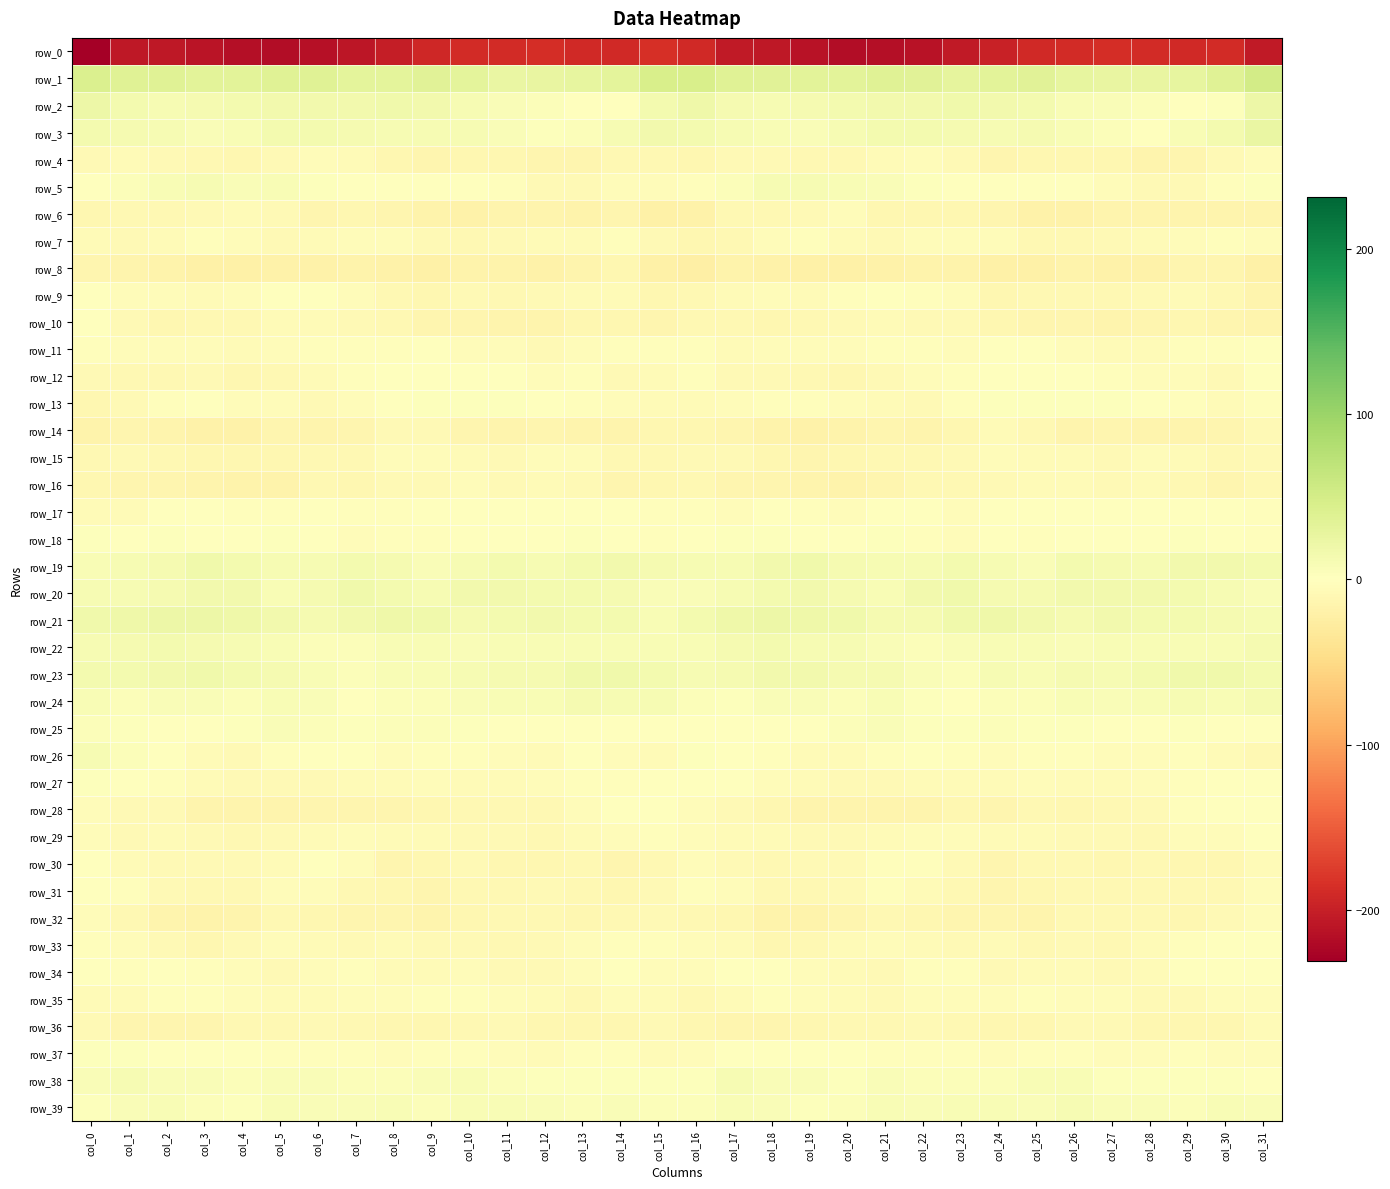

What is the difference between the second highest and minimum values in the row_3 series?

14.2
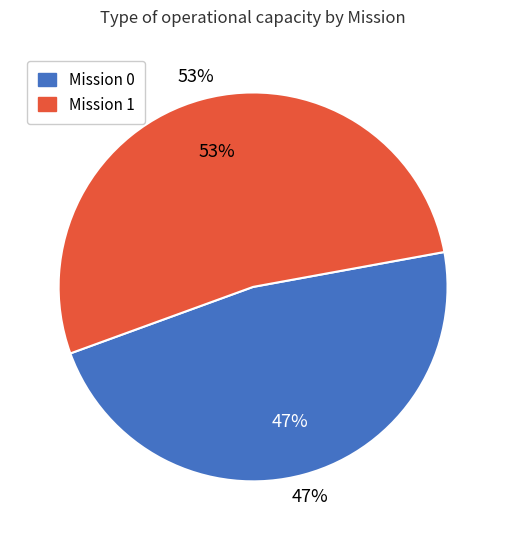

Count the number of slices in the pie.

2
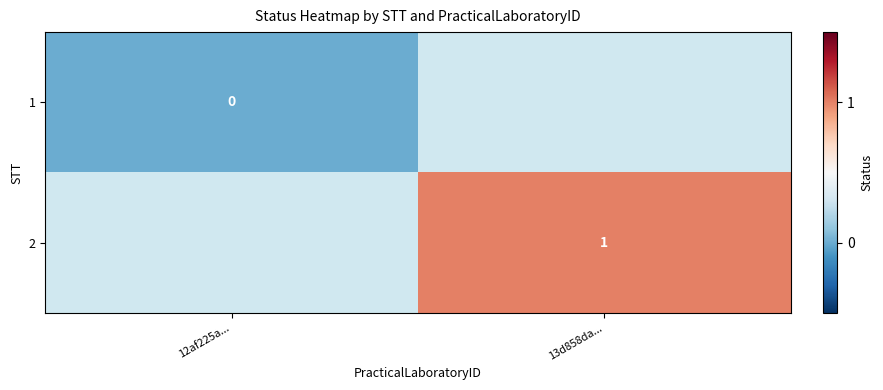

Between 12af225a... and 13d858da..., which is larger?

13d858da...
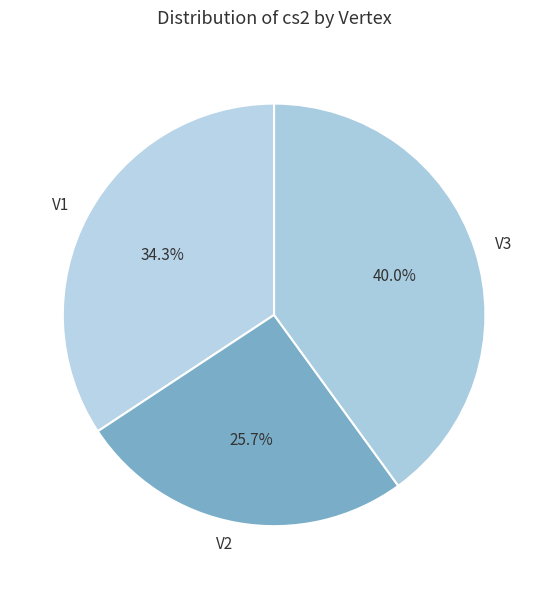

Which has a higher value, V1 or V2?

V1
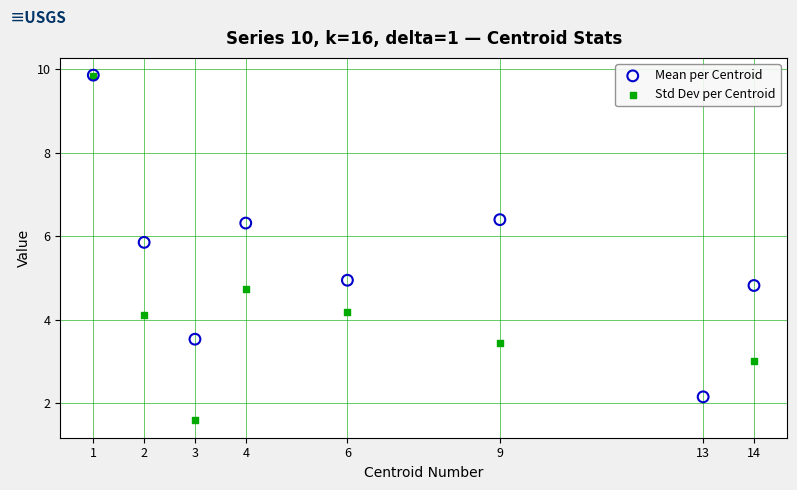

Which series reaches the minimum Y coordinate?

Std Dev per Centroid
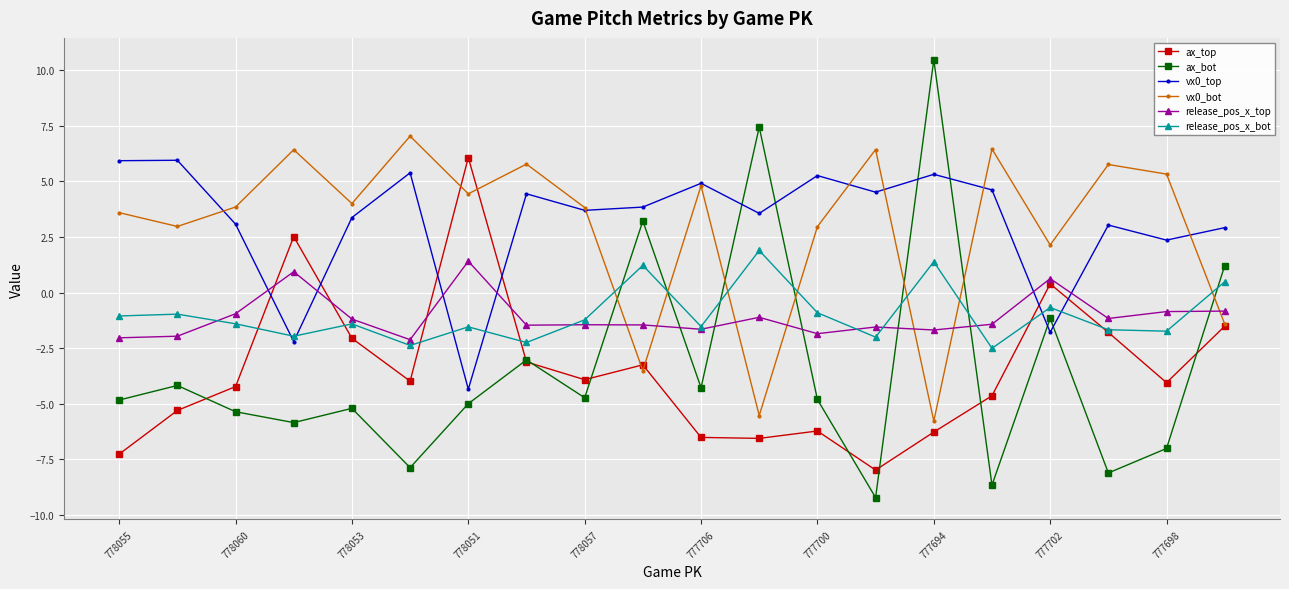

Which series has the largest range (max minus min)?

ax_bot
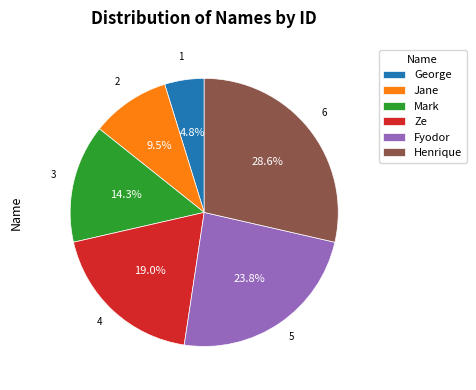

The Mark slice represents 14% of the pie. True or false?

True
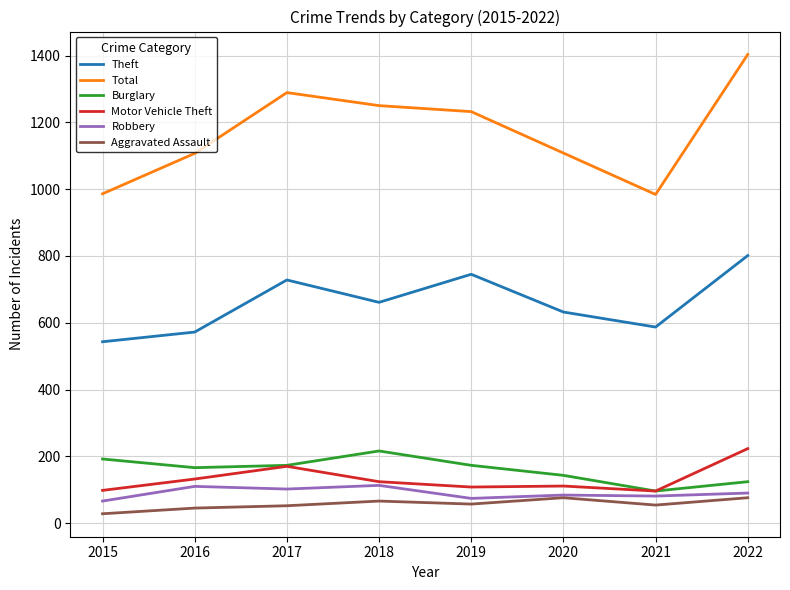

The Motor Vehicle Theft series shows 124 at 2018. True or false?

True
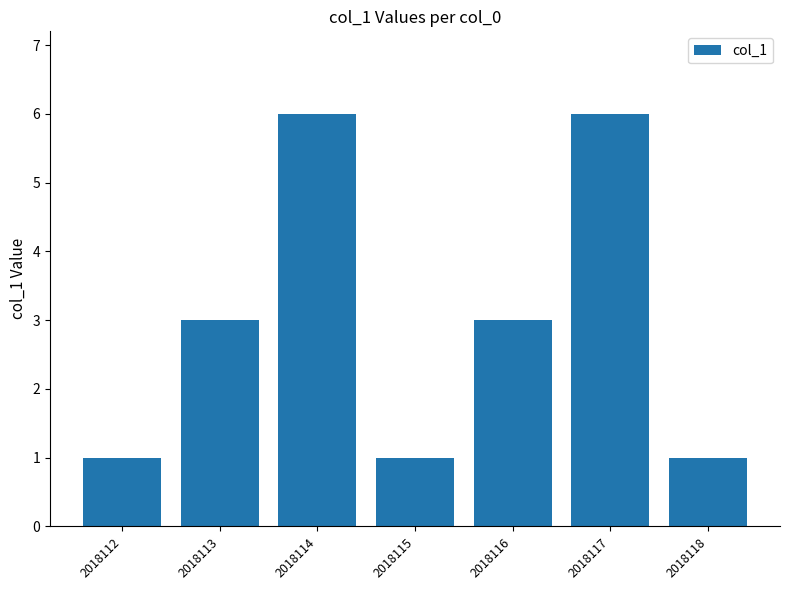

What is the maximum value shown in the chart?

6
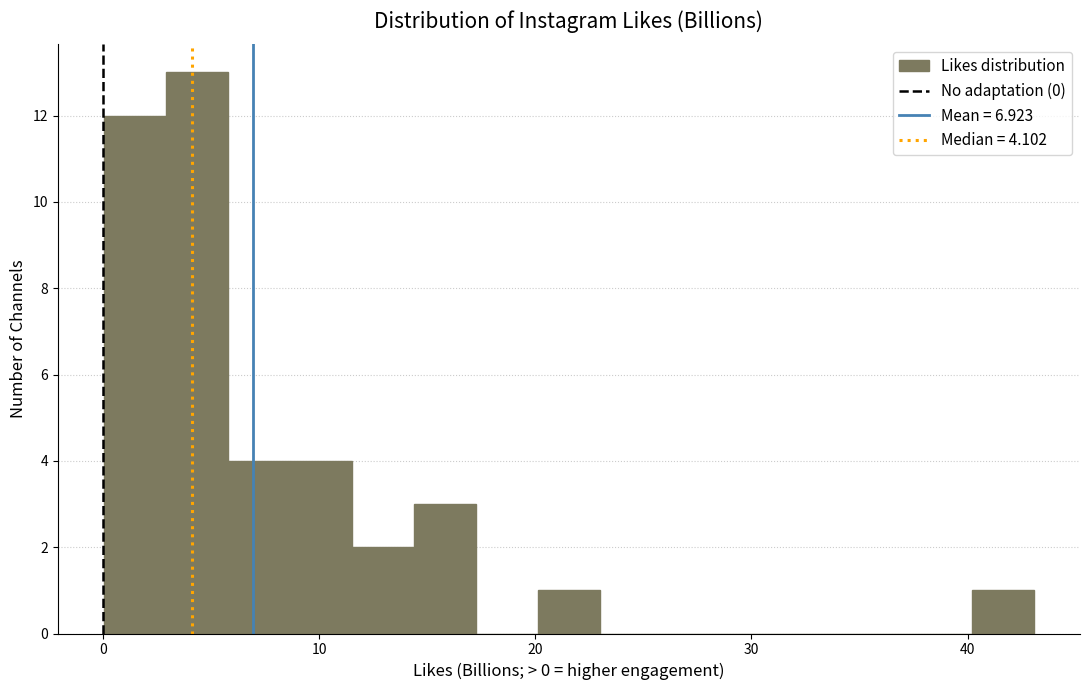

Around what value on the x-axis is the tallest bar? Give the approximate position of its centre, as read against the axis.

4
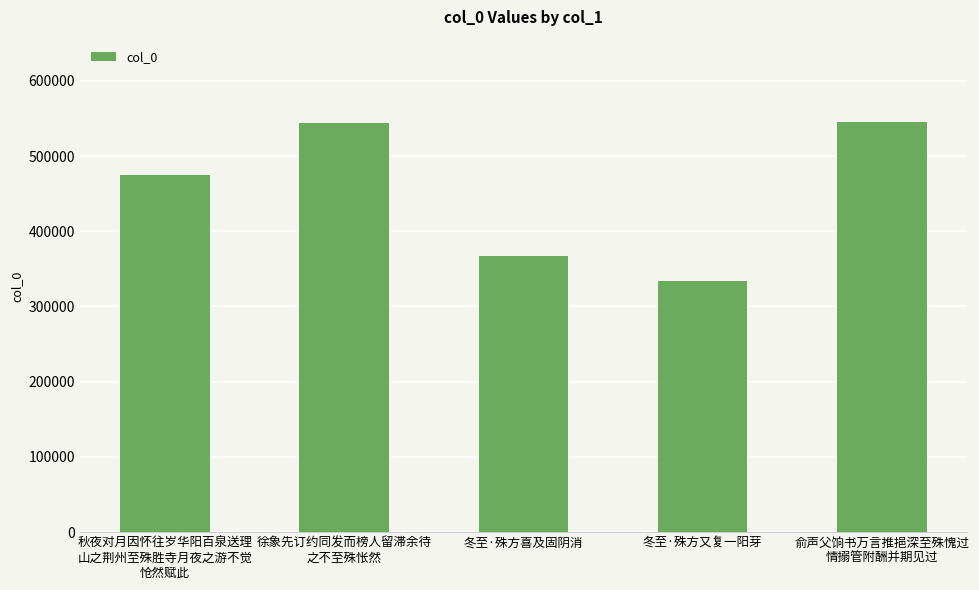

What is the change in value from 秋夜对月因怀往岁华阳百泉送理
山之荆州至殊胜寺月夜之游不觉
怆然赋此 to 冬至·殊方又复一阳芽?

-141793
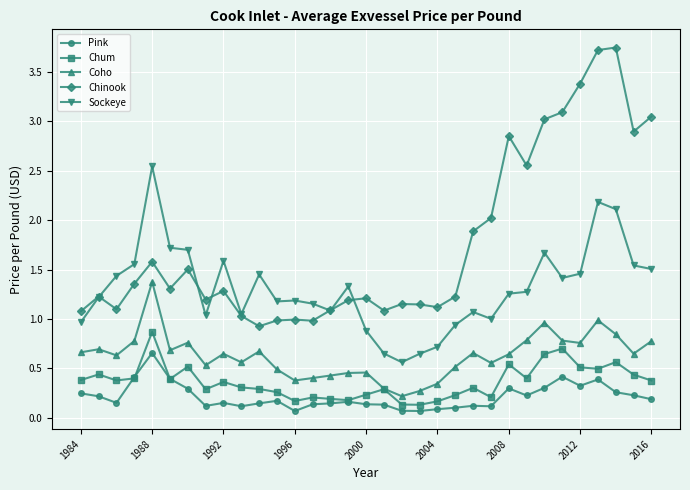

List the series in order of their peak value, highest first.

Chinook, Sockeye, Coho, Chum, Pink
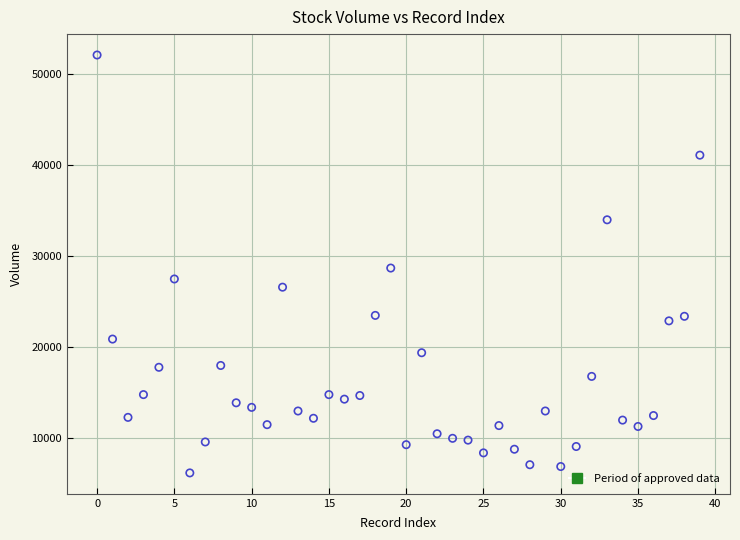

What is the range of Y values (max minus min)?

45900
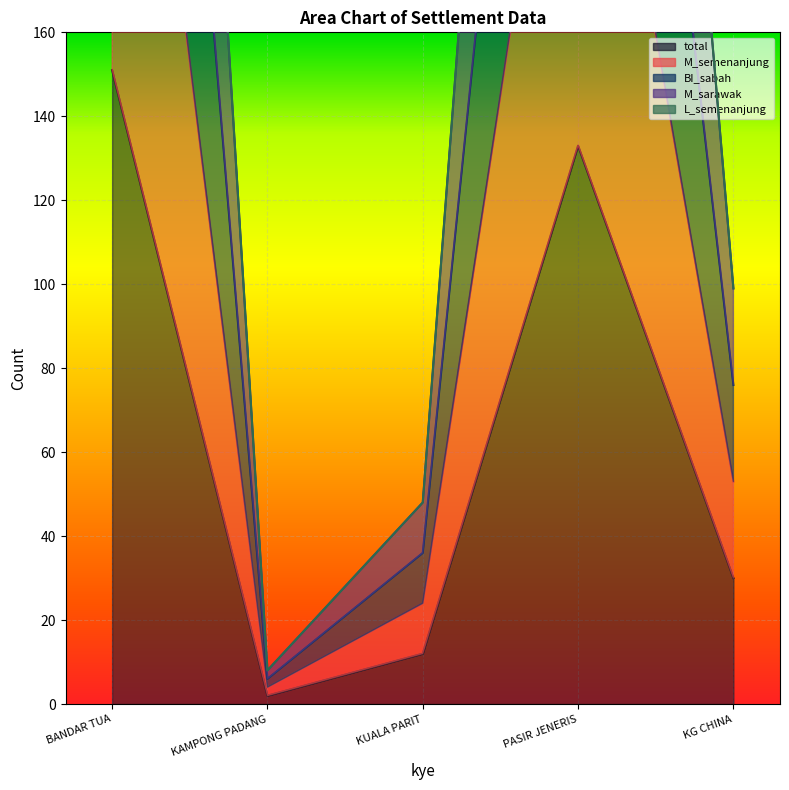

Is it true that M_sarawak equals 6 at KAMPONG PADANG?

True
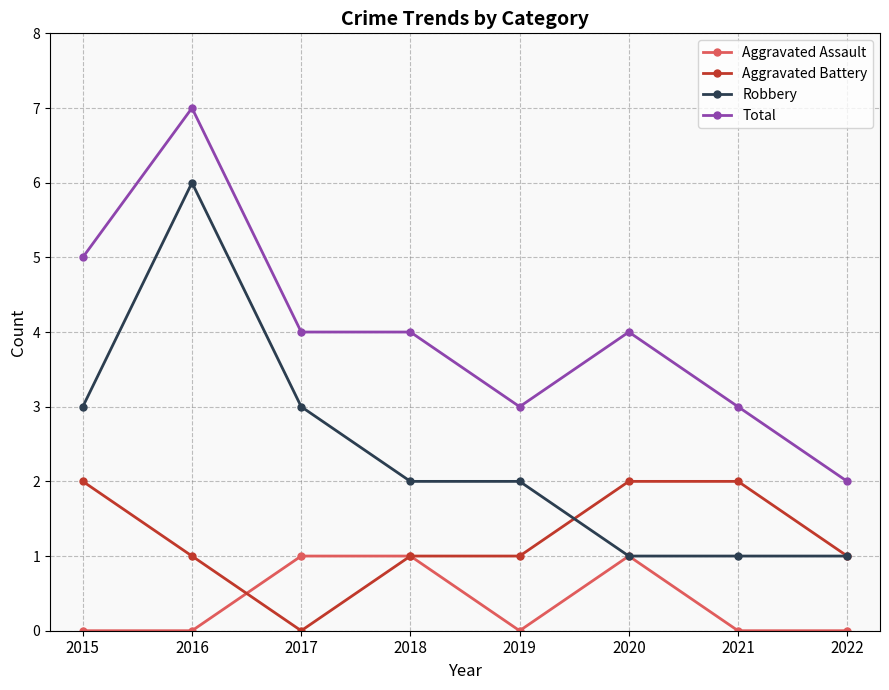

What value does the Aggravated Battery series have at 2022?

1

* _Your assignment_: Reproduce the listing above without the pictures, swapping every "series" for "data series" and leaving all other text unchanged.

* _Output_:
What is the difference between the second highest and minimum values in the row_3 data series?

14.2

Count the number of slices in the pie.

2

Between 12af225a... and 13d858da..., which is larger?

13d858da...

Which has a higher value, V1 or V2?

V1

Which data series reaches the minimum Y coordinate?

Std Dev per Centroid

Which data series has the largest range (max minus min)?

ax_bot

The Mark slice represents 14% of the pie. True or false?

True

The Motor Vehicle Theft data series shows 124 at 2018. True or false?

True

What is the maximum value shown in the chart?

6

Around what value on the x-axis is the tallest bar? Give the approximate position of its centre, as read against the axis.

4

What is the change in value from 秋夜对月因怀往岁华阳百泉送理
山之荆州至殊胜寺月夜之游不觉
怆然赋此 to 冬至·殊方又复一阳芽?

-141793

List the data series in order of their peak value, highest first.

Chinook, Sockeye, Coho, Chum, Pink

What is the range of Y values (max minus min)?

45900

Is it true that M_sarawak equals 6 at KAMPONG PADANG?

True

What value does the Aggravated Battery data series have at 2022?

1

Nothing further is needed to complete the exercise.